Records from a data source
───
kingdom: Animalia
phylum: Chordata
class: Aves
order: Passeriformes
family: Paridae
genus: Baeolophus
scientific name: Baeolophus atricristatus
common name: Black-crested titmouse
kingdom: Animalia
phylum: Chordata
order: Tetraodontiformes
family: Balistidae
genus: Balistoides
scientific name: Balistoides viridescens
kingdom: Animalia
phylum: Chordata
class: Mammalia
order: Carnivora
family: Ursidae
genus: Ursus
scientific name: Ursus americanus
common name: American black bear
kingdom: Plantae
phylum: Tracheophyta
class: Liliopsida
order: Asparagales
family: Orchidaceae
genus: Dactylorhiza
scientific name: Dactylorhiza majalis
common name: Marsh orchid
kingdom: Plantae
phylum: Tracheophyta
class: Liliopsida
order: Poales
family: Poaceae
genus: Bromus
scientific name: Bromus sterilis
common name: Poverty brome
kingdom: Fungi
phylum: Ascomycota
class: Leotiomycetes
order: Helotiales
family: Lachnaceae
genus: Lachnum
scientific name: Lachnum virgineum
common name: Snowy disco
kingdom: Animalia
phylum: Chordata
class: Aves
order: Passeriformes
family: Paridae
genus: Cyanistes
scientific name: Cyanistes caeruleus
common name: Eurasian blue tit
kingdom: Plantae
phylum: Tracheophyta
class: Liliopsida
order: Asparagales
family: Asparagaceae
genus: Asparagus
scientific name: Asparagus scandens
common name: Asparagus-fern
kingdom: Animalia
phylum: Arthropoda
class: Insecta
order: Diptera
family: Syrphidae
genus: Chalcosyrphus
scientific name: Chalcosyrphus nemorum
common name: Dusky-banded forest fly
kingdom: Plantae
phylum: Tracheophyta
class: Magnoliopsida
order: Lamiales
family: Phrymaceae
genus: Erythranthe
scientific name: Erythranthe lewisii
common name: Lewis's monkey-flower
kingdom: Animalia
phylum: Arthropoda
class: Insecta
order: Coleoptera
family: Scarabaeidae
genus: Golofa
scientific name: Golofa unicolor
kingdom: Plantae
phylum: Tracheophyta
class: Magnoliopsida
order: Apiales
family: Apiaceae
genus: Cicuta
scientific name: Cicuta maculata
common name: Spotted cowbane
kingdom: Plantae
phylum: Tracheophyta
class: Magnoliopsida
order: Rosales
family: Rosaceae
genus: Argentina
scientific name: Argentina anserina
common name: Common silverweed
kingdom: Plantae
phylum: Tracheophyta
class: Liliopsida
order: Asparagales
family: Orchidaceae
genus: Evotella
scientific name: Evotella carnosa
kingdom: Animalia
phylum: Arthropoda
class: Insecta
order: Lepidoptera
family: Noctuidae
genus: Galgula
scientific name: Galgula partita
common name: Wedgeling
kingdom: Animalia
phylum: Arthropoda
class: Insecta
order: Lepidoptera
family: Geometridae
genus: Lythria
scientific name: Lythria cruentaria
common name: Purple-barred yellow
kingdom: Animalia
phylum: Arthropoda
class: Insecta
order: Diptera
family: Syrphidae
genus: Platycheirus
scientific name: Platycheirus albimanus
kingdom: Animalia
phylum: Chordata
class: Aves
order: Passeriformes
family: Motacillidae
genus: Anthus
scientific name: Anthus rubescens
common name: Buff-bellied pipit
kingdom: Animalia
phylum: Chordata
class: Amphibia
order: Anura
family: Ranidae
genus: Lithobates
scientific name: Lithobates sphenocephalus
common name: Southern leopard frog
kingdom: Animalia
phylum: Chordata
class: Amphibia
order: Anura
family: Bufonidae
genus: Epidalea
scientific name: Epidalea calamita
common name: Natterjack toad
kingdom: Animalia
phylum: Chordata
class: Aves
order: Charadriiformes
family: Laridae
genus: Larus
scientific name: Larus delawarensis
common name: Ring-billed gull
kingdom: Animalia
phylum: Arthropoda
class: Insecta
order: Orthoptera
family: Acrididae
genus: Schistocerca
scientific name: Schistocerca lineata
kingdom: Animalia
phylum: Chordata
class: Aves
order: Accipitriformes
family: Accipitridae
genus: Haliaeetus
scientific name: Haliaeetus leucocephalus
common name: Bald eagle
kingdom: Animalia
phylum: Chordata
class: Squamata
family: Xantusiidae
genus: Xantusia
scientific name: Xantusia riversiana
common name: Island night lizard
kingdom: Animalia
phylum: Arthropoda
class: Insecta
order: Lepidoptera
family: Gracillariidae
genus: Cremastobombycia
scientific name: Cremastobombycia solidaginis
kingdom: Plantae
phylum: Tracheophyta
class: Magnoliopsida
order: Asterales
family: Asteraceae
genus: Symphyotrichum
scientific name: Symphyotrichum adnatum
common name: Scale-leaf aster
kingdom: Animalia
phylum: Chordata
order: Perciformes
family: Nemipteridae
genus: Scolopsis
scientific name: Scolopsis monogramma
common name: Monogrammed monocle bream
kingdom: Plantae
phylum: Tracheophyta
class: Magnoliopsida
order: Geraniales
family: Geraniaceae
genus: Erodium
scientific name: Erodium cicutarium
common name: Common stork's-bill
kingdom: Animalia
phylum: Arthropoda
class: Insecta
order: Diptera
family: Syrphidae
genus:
───
GOAL: Rename "scientific name" to "Latin name" in the part of the data that opens with the line containing "genus: Argentina" and closes with the line containing "genus: Galgula". Write out only those lines, with everything else left as it is.

SOLUTION TO THIS EXERCISE:
genus: Argentina
Latin name: Argentina anserina
common name: Common silverweed
kingdom: Plantae
phylum: Tracheophyta
class: Liliopsida
order: Asparagales
family: Orchidaceae
genus: Evotella
Latin name: Evotella carnosa
kingdom: Animalia
phylum: Arthropoda
class: Insecta
order: Lepidoptera
family: Noctuidae
genus: Galgula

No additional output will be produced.